START Excerpted data

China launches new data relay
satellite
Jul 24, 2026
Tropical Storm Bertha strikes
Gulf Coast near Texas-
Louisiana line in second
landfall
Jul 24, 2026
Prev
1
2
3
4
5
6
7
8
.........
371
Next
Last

END Excerpted data

» **Aim of the exercise**
Return each line above precisely as written.

» **Solution below**
China launches new data relay
satellite
Jul 24, 2026
Tropical Storm Bertha strikes
Gulf Coast near Texas-
Louisiana line in second
landfall
Jul 24, 2026
Prev
1
2
3
4
5
6
7
8
.........
371
Next
Last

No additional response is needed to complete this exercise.